スーパー公衆浴場「のつけの湯」に行くようになった話
北見という町は、存外星が見えるのである。
先日のように仕事中の“お告げ”をもらった私は、いつも通り残業をした後に、北見市随一のスーパー銭湯に向かう。
存在は知っていたものの、なかなか足が向かなかった。
最近は「新しいこと」を少しずつできている気がする。良い傾向だ。
大人1人、470円。標準的な公衆浴場の入浴料だ。
靴箱も脱衣所のロッカーもコイン返却式。こないだコインランドリーで両替した100円玉が役に立つ。
頭と体を洗い、名物と思しき「立ちジェット風呂」に浸かってみる。
元来、風呂は立って入浴するものではない。家庭用の風呂や公衆浴場は座って入浴する深さで作られているからである。
ジェット風呂は1人用のスペースが手すりによって仕切られており、それが4列、向かい合って計8人分ある。
2つあるジェットの幅は絶妙に広く、しっくりこない。でも、体をよじったりして凝った背中に当てると、ほぐれる感覚があり気持ちがよい。
公衆浴場価格でありながら、露天風呂が存在する。
しかも、湯舟が全部で3つある。屋根付きと屋根なし、そして小さい浴槽である。
特に何も考えず、屋根なしの湯舟に浸かる。
露天風呂から夜空を見上げる。雲や灯り、湯船から立ち上る湯気がレイヤーとなり、夜空を覆っていく。
そしてそのレイヤーの向こう、最背面に位置するのが星空である。
街中なので満点の星空ではない。だが、ぽつぽつと見える星々は、確かにここが「星がそれなりに見える地」であるということを実感させる。
何も考えない、ということは難しい。
露天風呂に浸かり夜空を眺めていても、心に移りゆくよしなし事から目を背けることは不可能に近い。
自分の理想ってなんだっけ。
環境には恵まれている。お金に関する心配はあまりない。
しかし、それは自分を削り続けて成り立っている気がしてならない。
横に3つ連なる星が見える。脳裏にゴー☆ジャスがよぎる。やかましいわ
そして、この“スーパー公衆浴場”は、公衆浴場価格でありながら、サウナとミストサウナも完備している。

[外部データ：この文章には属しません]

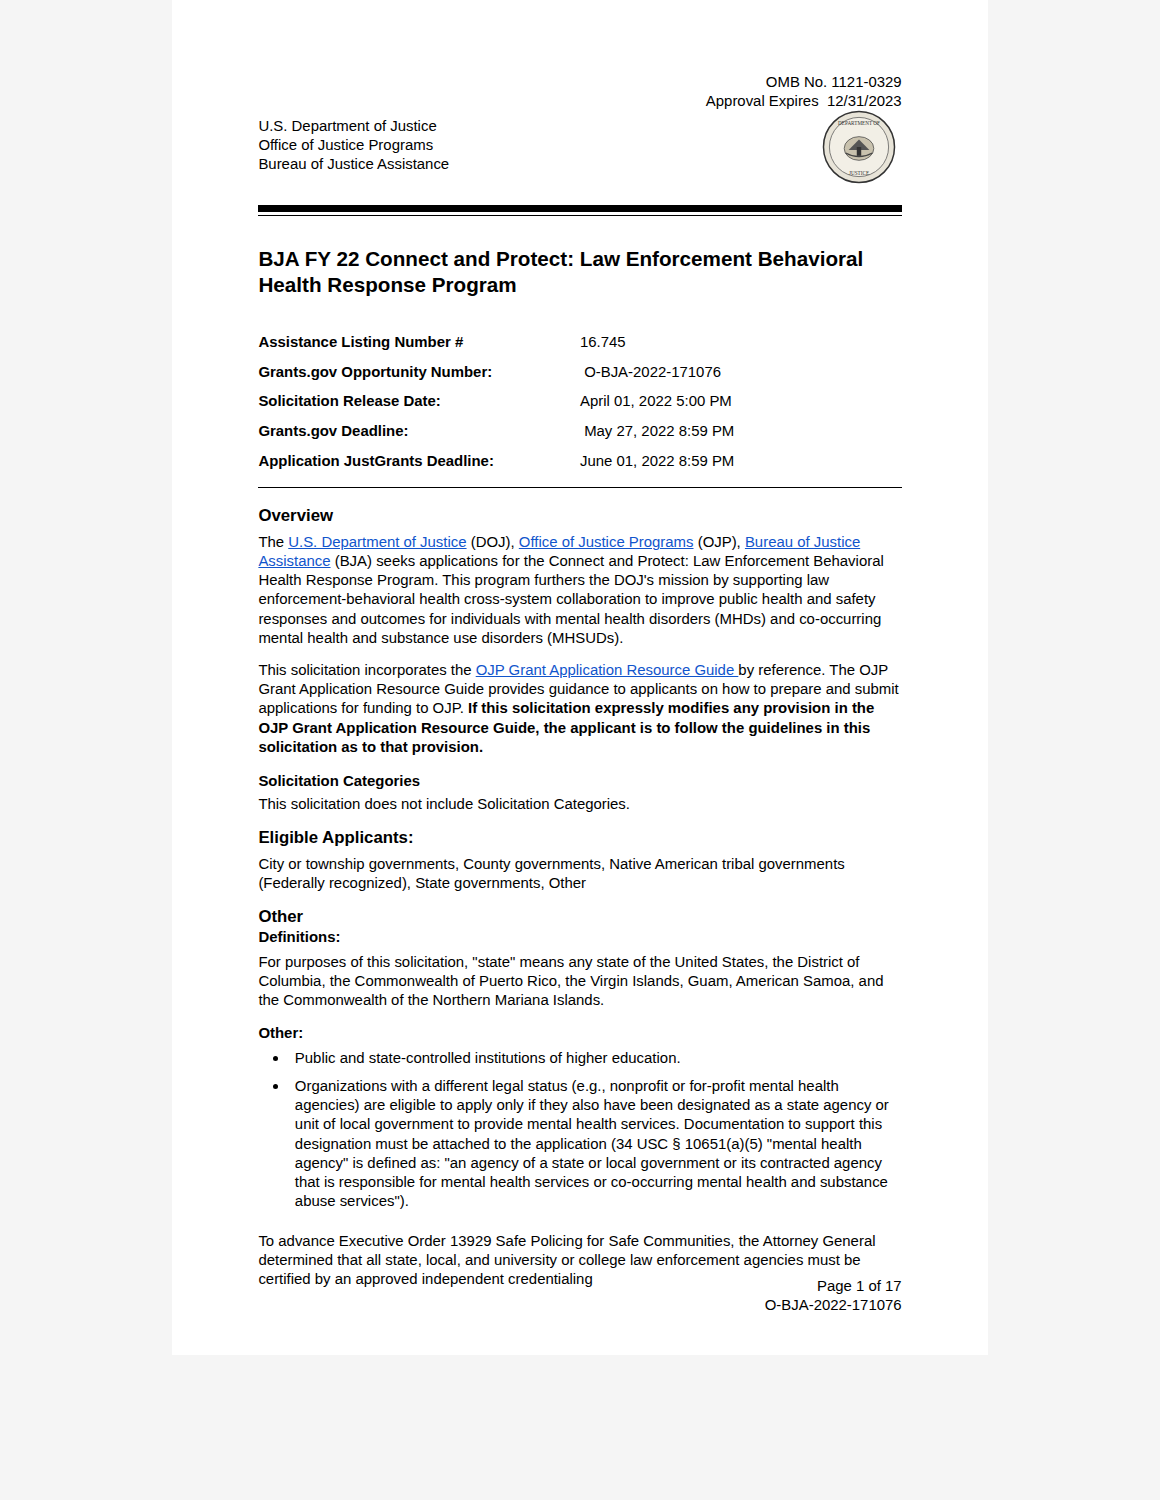OMB No. 1121-0329
Approval Expires 12/31/2023
U.S. Department of Justice
Office of Justice Programs
Bureau of Justice Assistance
BJA FY 22 Connect and Protect: Law Enforcement Behavioral Health Response Program
| Assistance Listing Number # | 16.745 |
| Grants.gov Opportunity Number: | O-BJA-2022-171076 |
| Solicitation Release Date: | April 01, 2022 5:00 PM |
| Grants.gov Deadline: | May 27, 2022 8:59 PM |
| Application JustGrants Deadline: | June 01, 2022 8:59 PM |
Overview
The U.S. Department of Justice (DOJ), Office of Justice Programs (OJP), Bureau of Justice Assistance (BJA) seeks applications for the Connect and Protect: Law Enforcement Behavioral Health Response Program. This program furthers the DOJ's mission by supporting law enforcement-behavioral health cross-system collaboration to improve public health and safety responses and outcomes for individuals with mental health disorders (MHDs) and co-occurring mental health and substance use disorders (MHSUDs).
This solicitation incorporates the OJP Grant Application Resource Guide by reference. The OJP Grant Application Resource Guide provides guidance to applicants on how to prepare and submit applications for funding to OJP. If this solicitation expressly modifies any provision in the OJP Grant Application Resource Guide, the applicant is to follow the guidelines in this solicitation as to that provision.
Solicitation Categories
This solicitation does not include Solicitation Categories.
Eligible Applicants:
City or township governments, County governments, Native American tribal governments (Federally recognized), State governments, Other
Other
Definitions:
For purposes of this solicitation, "state" means any state of the United States, the District of Columbia, the Commonwealth of Puerto Rico, the Virgin Islands, Guam, American Samoa, and the Commonwealth of the Northern Mariana Islands.
Other:
Public and state-controlled institutions of higher education.
Organizations with a different legal status (e.g., nonprofit or for-profit mental health agencies) are eligible to apply only if they also have been designated as a state agency or unit of local government to provide mental health services. Documentation to support this designation must be attached to the application (34 USC § 10651(a)(5) "mental health agency" is defined as: "an agency of a state or local government or its contracted agency that is responsible for mental health services or co-occurring mental health and substance abuse services").
To advance Executive Order 13929 Safe Policing for Safe Communities, the Attorney General determined that all state, local, and university or college law enforcement agencies must be certified by an approved independent credentialing
Page 1 of 17
O-BJA-2022-171076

サウナはあまり得意ではないが、比較的低温なミストサウナは割と好んで入る。
ミストサウナの中で物事を考えることは難しい。身体が常にストレスを受けているから、思考がどうしてもそちらに引っ張られるのである
肌を滑り落ちる水滴のこれは汗なのか、元より皮膚に付いていた水分なのか、はたまたミスト状になった水分が集まり水滴となったのか。これはどうやったら検証できるのだろう。
普通のサウナであれば、体の水気を完全に拭き取ってから入ることで検証ができそうだ。
しかし、ミストサウナは湿度がかなり高いので、別の方法を試すべきではなかろうか
サウナの直後に洗顔をする方が、毛穴が開いているので良いのだろうか。
でももう洗顔しちゃったし
みたいなことをつらつらと考えてしまう。考えがまとまらなくなったところで、外に出る。
もう一度、軽く湯舟に浸かる。
ここ、公衆浴場でありながら天然温泉なので、その恩恵を少しでも享受しようと努力をする。
その湯舟にいた親子
父「夏は英語でサマー、冬は?」
子「サマー!」
面白い子である。
風呂上り、久しぶりにコカコーラのアンバサを飲む。おそらく生涯で3回目の白い液体は、相変わらず不思議な味がする。
爽やかなカルピス、というべきだろうか。人生に全く必要ない飲料なのだが、そのムダが人生に深みを作っていく。
そして、この不思議な味は人生にほんの少しで良い、ということを再確認する。
ムダは「自分の望むもの」だけでよいし、それは自分で選ぶべき。そんなことを思いながら、番台のおっちゃんに挨拶をして、靴を取り出す。
冬はもうどこかに消え去った。春風が運んできたこの前向きな気持ちを胸いっぱいにして、少し重いドアを押す。